THE PROBLEM: All the lines below need retyping exactly, apart from the images.

INFORMATION PROVIDED:
Content starts
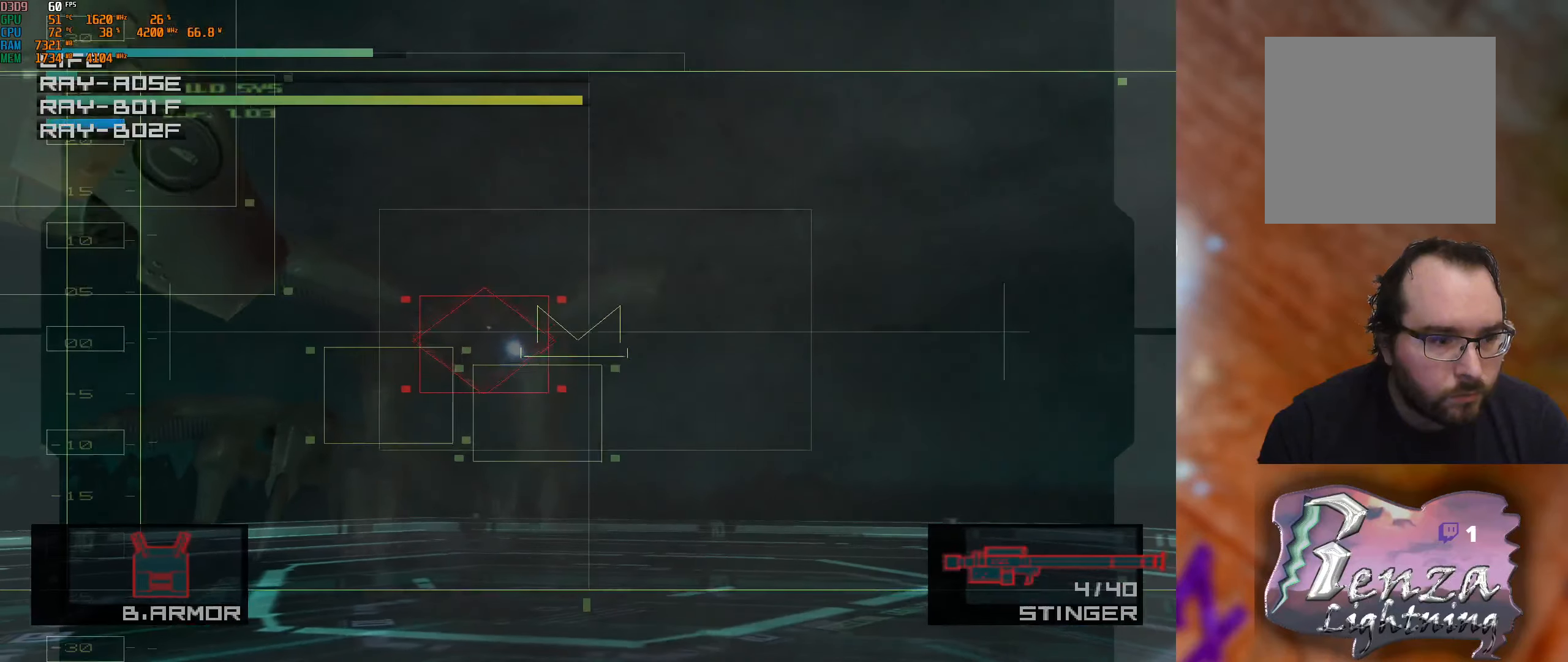
{"buttons": [], "left_stick": "left", "right_stick": "center", "events": [[150, "left_stick", "left"], [333, "left_stick", "center"], [417, "left_stick", "left"]]}
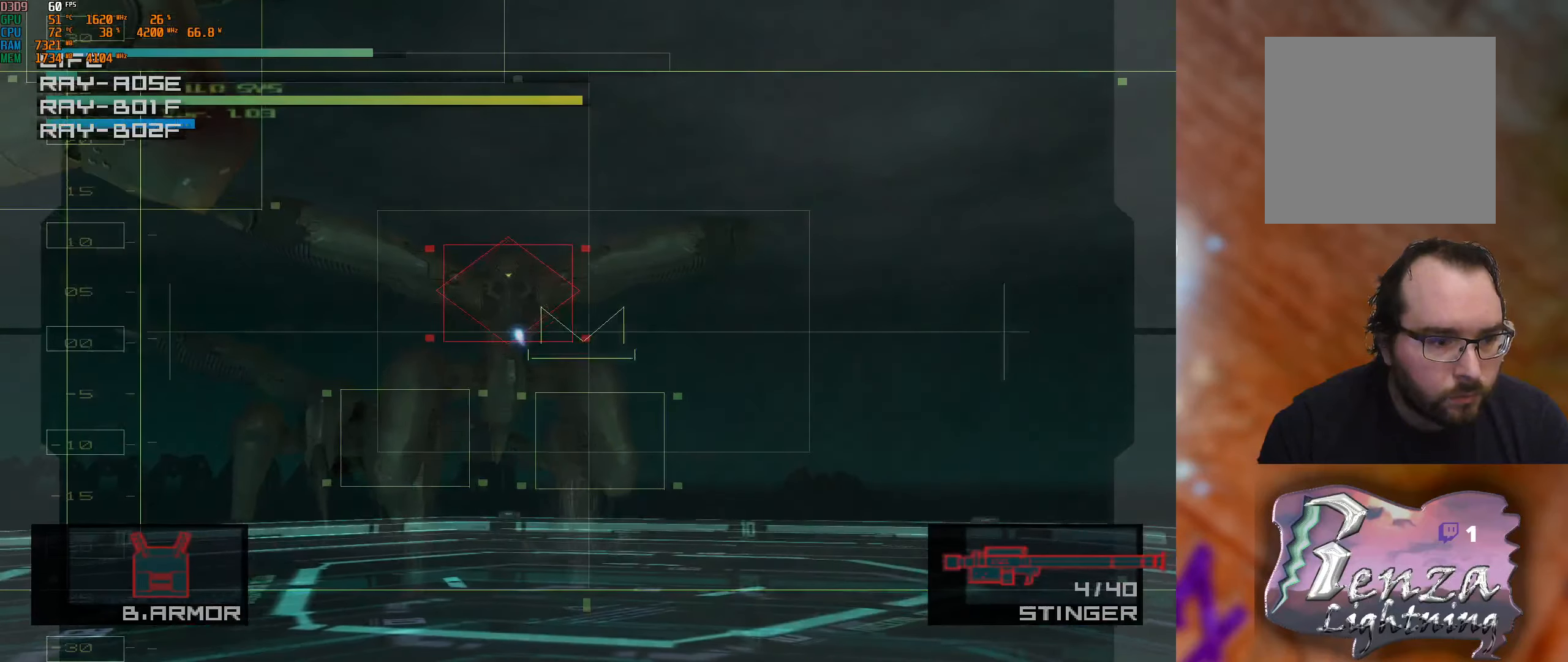
{"buttons": [], "left_stick": "center", "right_stick": "center", "events": [[200, "left_stick", "up-left"], [367, "left_stick", "center"]]}
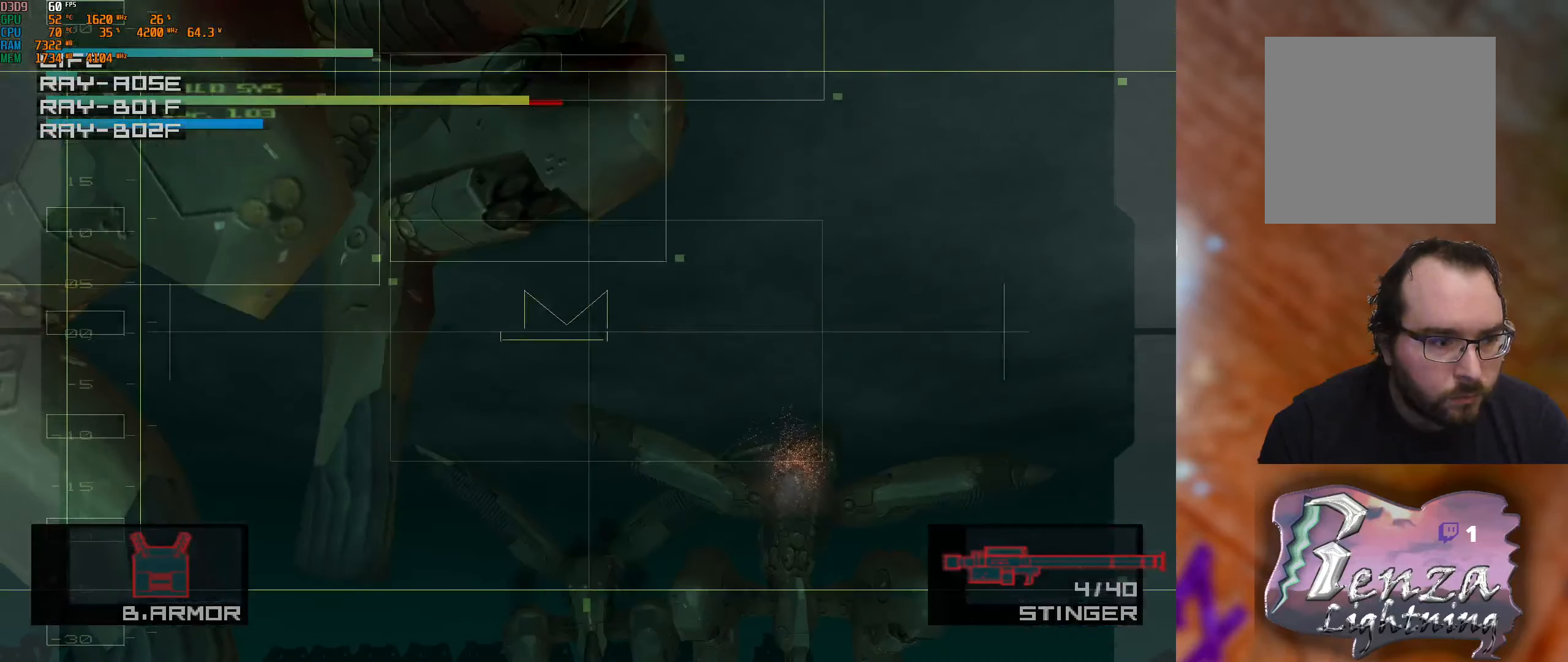
{"buttons": [], "left_stick": "center", "right_stick": "center", "events": [[83, "left_stick", "up"], [300, "X", "down"], [333, "left_stick", "center"], [383, "X", "up"]]}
Content ends
RESULT OF THE EXERCISE:
{"buttons": [], "left_stick": "left", "right_stick": "center", "events": [[150, "left_stick", "left"], [333, "left_stick", "center"], [417, "left_stick", "left"]]}
{"buttons": [], "left_stick": "center", "right_stick": "center", "events": [[200, "left_stick", "up-left"], [367, "left_stick", "center"]]}
{"buttons": [], "left_stick": "center", "right_stick": "center", "events": [[83, "left_stick", "up"], [300, "X", "down"], [333, "left_stick", "center"], [383, "X", "up"]]}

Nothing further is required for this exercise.